Assigned task 1: List the three key components of the quantitative investment process given in the quantitative fund text.
Assigned task 2: Extend the quantitative fund text onward from its last sentence.

Provided text:
A quantitative fund is an investment fund that uses quantitative investment management instead of fundamental human analysis.

Investment process
See  for a listing of relevant articles.

An investment process is classified as quantitative when investment management is fully based on the use of mathematical and statistical methods to make investment decisions. If investment decisions are based on fundamental analysis and human judgement, the process is classified as fundamental. The quantitative investment process, essentially, breaks down into three key components:
Input system: Providing all necessary inputs such as market data and rules (see financial data vendor);
Forecasting engine: Generating estimations for prices and returns and also, risk parameters;
Portfolio construction engine: portfolio composition using optimizers or a heuristics-based system (see Portfolio optimization and Mathematical tools).

Data items:
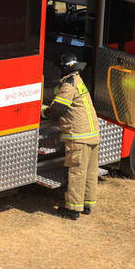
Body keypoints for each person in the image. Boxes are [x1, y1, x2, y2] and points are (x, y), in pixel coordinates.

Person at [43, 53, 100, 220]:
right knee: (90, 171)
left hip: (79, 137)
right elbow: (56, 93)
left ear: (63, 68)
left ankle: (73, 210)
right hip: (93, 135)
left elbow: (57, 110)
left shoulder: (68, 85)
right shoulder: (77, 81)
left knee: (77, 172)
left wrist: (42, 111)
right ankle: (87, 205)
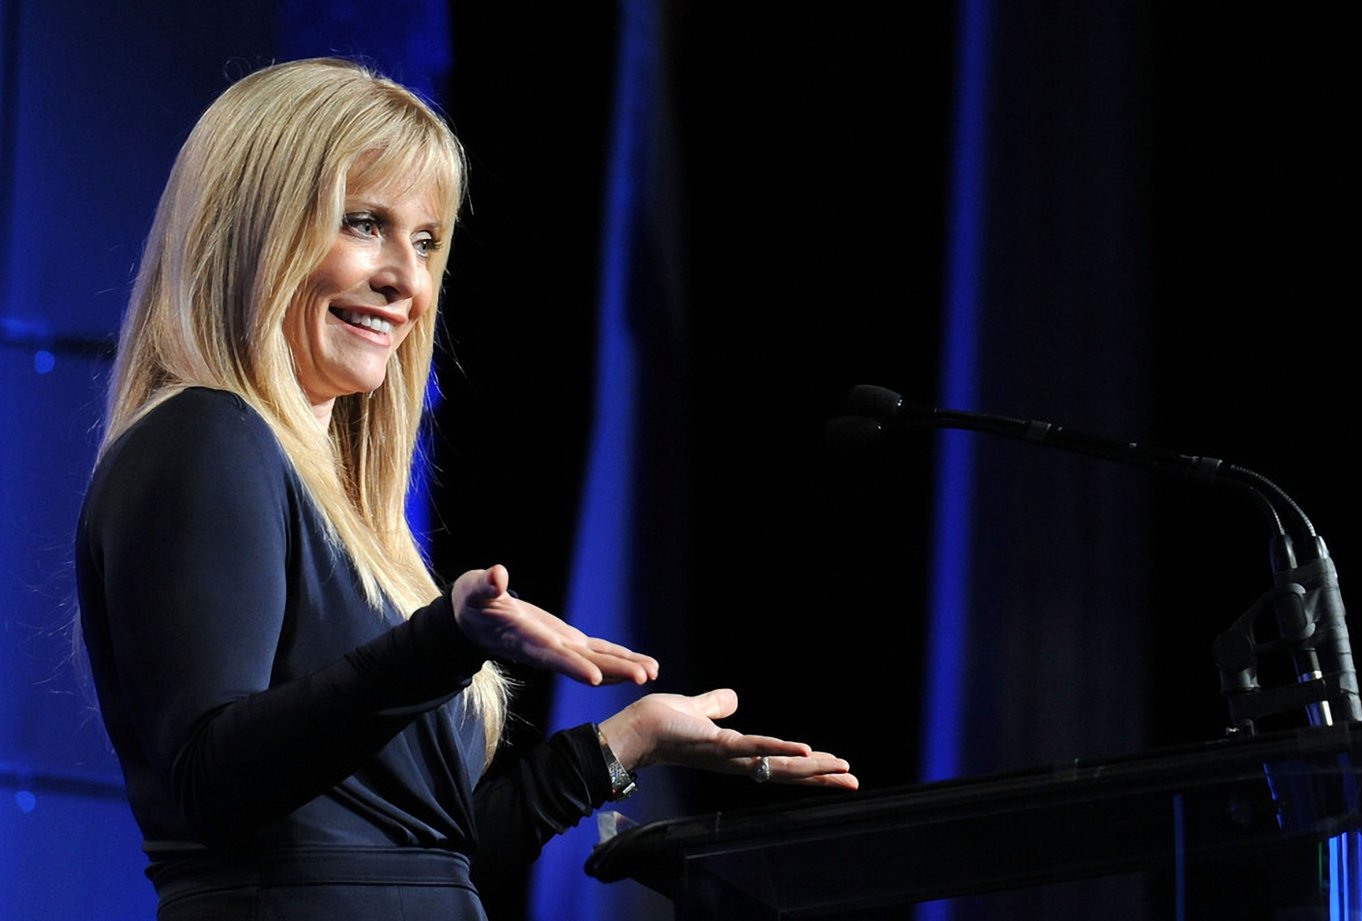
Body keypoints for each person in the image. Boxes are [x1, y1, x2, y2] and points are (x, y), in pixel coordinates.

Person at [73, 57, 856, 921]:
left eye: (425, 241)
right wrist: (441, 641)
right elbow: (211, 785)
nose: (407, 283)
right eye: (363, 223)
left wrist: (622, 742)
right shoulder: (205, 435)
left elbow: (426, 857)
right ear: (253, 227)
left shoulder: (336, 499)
---
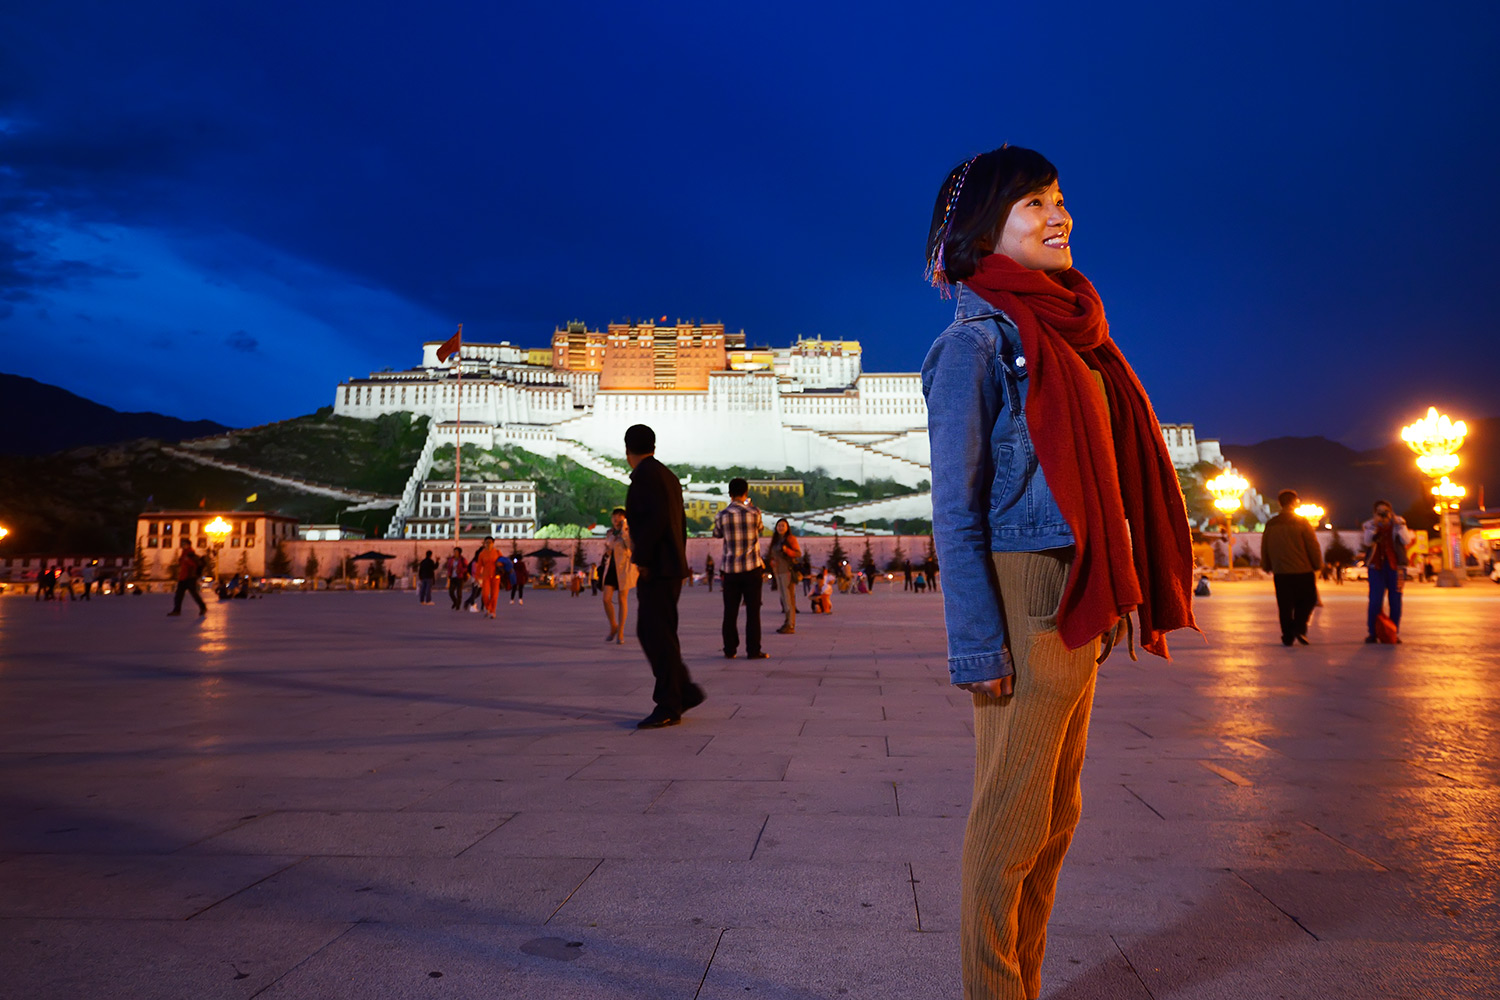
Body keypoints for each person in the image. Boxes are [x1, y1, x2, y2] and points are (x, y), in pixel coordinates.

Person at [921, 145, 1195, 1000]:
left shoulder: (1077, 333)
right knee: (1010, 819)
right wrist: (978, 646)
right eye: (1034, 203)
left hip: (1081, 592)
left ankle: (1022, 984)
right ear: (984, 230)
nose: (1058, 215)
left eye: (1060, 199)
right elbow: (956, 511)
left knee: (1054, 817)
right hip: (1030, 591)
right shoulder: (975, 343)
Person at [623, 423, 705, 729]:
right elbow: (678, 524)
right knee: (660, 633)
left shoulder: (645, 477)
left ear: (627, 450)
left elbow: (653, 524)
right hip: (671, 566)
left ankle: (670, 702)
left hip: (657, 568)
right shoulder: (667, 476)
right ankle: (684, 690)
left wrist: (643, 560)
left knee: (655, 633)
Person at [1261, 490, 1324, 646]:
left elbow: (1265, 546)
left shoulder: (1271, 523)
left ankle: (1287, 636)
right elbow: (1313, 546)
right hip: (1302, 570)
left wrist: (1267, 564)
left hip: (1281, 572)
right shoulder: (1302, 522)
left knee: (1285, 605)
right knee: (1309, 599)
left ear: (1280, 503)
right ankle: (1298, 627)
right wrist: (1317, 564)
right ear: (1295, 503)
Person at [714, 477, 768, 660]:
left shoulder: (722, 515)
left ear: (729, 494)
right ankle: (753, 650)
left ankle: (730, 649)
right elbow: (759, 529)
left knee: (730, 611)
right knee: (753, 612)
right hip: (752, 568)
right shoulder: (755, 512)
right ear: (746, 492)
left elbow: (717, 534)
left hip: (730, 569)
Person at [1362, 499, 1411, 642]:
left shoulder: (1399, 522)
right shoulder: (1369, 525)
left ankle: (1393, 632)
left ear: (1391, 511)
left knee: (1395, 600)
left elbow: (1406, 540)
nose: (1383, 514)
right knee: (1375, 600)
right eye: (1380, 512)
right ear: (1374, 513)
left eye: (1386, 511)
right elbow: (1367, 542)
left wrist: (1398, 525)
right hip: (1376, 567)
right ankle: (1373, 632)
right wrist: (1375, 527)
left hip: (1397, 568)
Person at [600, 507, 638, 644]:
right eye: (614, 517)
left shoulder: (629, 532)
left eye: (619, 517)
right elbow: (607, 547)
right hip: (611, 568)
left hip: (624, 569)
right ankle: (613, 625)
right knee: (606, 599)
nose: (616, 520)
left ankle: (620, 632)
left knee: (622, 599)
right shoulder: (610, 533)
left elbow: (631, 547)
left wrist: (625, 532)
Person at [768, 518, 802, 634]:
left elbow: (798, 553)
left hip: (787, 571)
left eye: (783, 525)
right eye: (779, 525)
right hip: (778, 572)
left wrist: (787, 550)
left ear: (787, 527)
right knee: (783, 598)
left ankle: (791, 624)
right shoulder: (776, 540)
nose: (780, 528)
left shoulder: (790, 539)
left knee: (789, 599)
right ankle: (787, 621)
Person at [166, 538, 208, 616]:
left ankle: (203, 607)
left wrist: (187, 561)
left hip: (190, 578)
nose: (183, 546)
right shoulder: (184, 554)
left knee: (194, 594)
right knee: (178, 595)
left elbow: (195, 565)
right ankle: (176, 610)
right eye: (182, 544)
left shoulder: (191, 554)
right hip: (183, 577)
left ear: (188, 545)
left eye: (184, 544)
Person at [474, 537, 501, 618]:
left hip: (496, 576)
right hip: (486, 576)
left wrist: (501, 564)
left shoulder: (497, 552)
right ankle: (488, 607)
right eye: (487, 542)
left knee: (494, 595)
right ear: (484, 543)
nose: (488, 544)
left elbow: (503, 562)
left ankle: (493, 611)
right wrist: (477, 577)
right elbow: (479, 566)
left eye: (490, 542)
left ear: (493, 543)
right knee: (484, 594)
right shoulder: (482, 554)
* * *
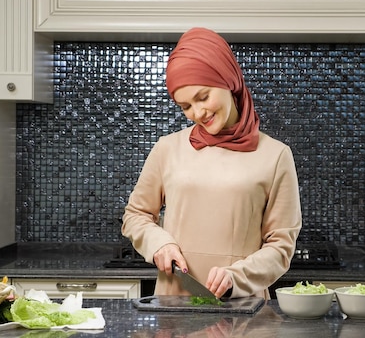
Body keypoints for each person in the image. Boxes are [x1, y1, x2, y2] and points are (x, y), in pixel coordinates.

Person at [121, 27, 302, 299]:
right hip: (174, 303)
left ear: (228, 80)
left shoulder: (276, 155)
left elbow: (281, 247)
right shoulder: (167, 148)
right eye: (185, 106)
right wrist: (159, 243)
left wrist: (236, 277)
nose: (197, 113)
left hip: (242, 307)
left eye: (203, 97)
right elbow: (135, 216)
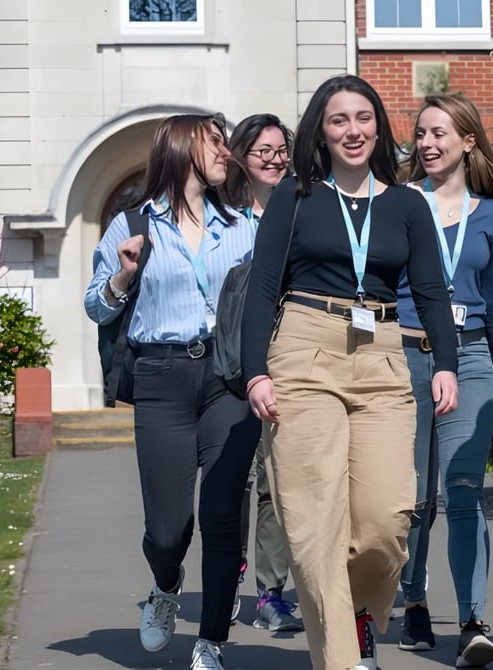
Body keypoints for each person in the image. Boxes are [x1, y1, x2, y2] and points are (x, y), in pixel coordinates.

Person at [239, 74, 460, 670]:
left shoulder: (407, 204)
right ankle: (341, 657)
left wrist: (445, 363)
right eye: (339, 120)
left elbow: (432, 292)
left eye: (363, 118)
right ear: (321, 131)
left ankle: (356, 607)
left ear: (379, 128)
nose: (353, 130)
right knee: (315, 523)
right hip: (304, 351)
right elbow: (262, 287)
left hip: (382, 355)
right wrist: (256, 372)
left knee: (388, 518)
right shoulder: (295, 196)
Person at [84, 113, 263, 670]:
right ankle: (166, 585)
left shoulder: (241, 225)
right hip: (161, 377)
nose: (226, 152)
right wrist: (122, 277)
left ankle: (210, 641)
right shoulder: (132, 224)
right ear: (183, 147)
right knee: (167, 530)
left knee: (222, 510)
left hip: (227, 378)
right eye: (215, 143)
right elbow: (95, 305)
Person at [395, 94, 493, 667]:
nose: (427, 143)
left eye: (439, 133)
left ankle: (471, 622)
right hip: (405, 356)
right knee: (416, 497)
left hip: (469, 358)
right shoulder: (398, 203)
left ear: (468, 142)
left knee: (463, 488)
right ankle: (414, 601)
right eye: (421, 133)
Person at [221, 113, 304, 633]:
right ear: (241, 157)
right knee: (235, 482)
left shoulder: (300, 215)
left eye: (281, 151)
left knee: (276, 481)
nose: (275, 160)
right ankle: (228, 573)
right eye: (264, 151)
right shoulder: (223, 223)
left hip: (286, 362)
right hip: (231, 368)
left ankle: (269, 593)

Result 1: Input system, Forecasting engine, Portfolio construction engine

Result 2:
Quantitative portfolio managers and quantitative analysts usually require a strong background in mathematics and computer science, besides knowledge of the academic financial literature. Many quantitative specialists have a PhD in Financial Economics, Engineering or Mathematics. In depth knowledge is needed to as the investment algorithms employ advanced optimization methods using the latest academic insights. Statistical models are used to explore profits that may be made out of systematic market abnormalities which can be very fast such and requires high-frequency trading, but can also be slower requiring less turnover when the alpha is based on factor investing.

History and performance
Hedge funds have been driving the growth of quantitative funds over the past decades. A good description of the history of hedge funds can be found in the book  "More Money than God". Several of these early funds were quantitatively managed. Over the past two decades quantitatively managed funds have become popular as an increasing number of asset managers adopted quantitative investing and launched a wide range mutual funds as well as exchange traded funds. Most quantitative funds are equity funds, besides fixed income quantitative funds which have become more popular in the past years.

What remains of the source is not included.